Trade between Iran and Turkey has risen nearly 50 percent this year, according to the state-run Islamic Republic News Agency (IRNA). The monetary value of Iran-Turkey trade reached $20 billion in a 10-month period ending in November, the news agency reported.
Of the $20 billion in trade, $7 billion resulted from Turkish exports of gold to Iran. The reason: Turkey has been importing Iranian oil and gas, and has been compensating the Islamic Republic in gold, beginning in February.
The move may be a violation of the United Nations Security Council sanctions imposed on the Islamic Republic. It is clearly a violation in spirit of the sanctions imposed by Turkey's Western allies, including the United States and the European Union, whose governments have all supplemented the U.N. economic and trade sanctions with others.
Turkish imports from Iran, however, were far less: in 2011, Turkey imported $10.573 billion in goods, a figure that actually dropped to $10.368 billion this year.
There was a 45.89 percent growth in value, compared to the same period the previous year, when bilateral trade stood at $19.697 billion.
According to the report, exports from Turkey to Iran rose 243.5 percent in 2012 over the previous year, a total of $9.329 billion in products to Iran over the 10-month period in 2012. The figure represents a drastic increase over the $2.927 billion in exports to Iran the previous year.
Iran continues to defy the United Nations and world community by refusing to slow uranium enrichment, denying access to inspectors and conducting live tests of conventional explosives that could be used to detonate a nuclear weapon. The sanctions imposed by Western nations and the U.N. Security Council are aimed at forcing the Islamic Republic to halt its nuclear development activities through diplomatic means, rather than having to carry out a military operation to cripple its suspected drive towards producing an atomic weapon of mass destruction.

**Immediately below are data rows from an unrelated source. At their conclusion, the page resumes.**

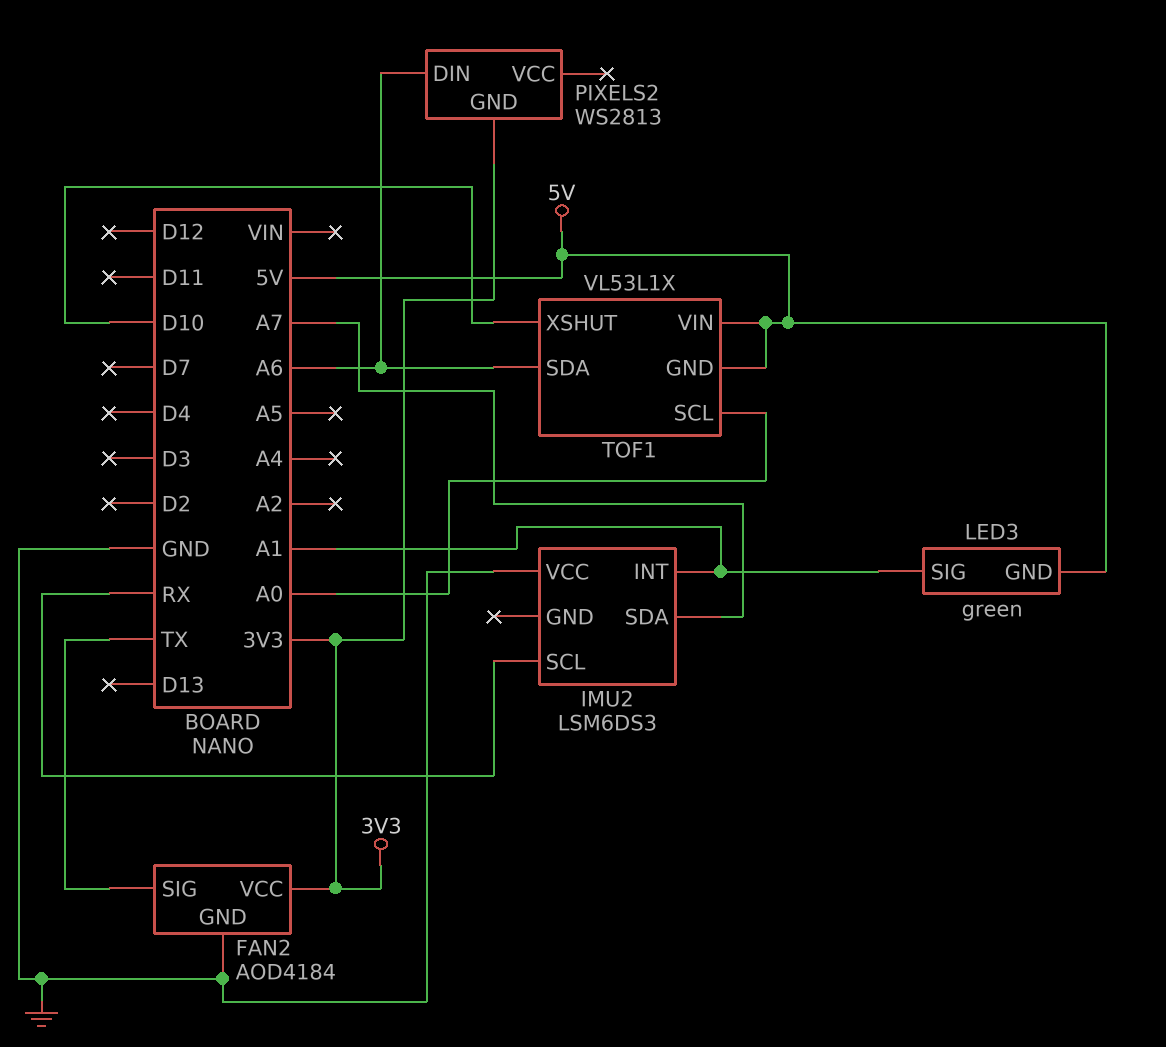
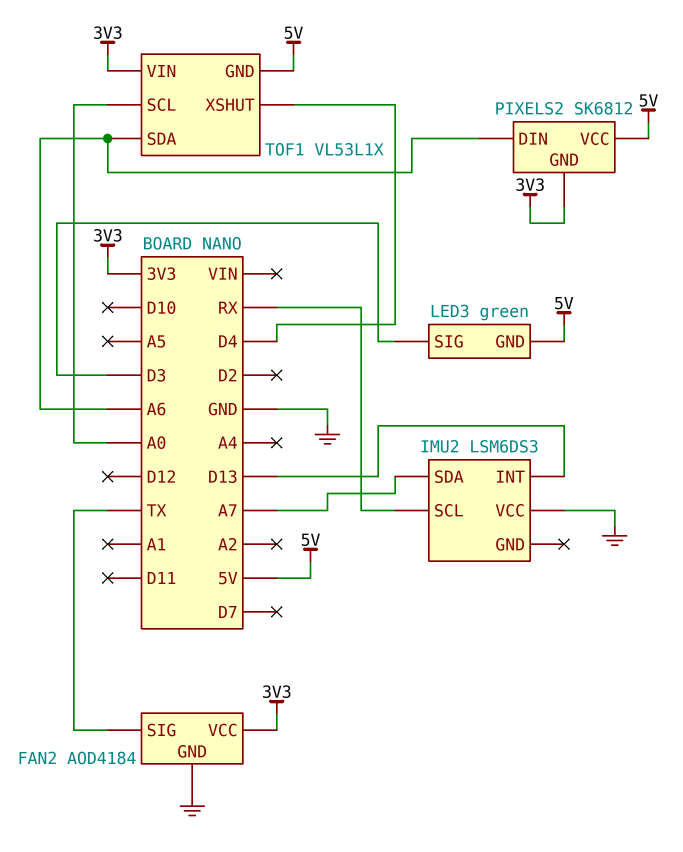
IMU2 pin INT: A1 -> D13
LED3 pin SIG: A1 -> D3
PIXELS2: WS2813 -> SK6812
PIXELS2 pin VCC: none -> 5V
TOF1 pin VIN: 5V -> 3V3
TOF1 pin XSHUT: D10 -> D4

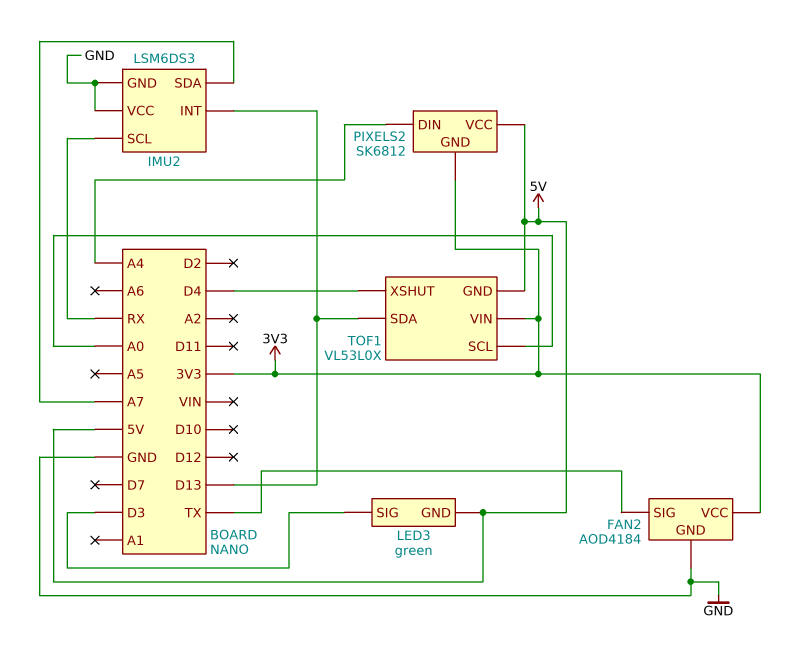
IMU2 pin GND: none -> GND
PIXELS2 pin DIN: A6 -> A4
TOF1: VL53L1X -> VL53L0X
TOF1 pin SDA: A6 -> D13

A new United Nations nuclear watchdog report has revealed that Iran has completed installation of 2,700 centrifuges at its underground Fordow plant, enabling it to speed up production of 20 percent pure enriched uranium that could be used for manufacturing a nuclear weapon. The International Atomic Energy Agency (IAEA) reported in August that approximately 700 of 2000 centrifuges were in operation, but the new report indicates that a dramatic increase in production has since been detected, according to AFP.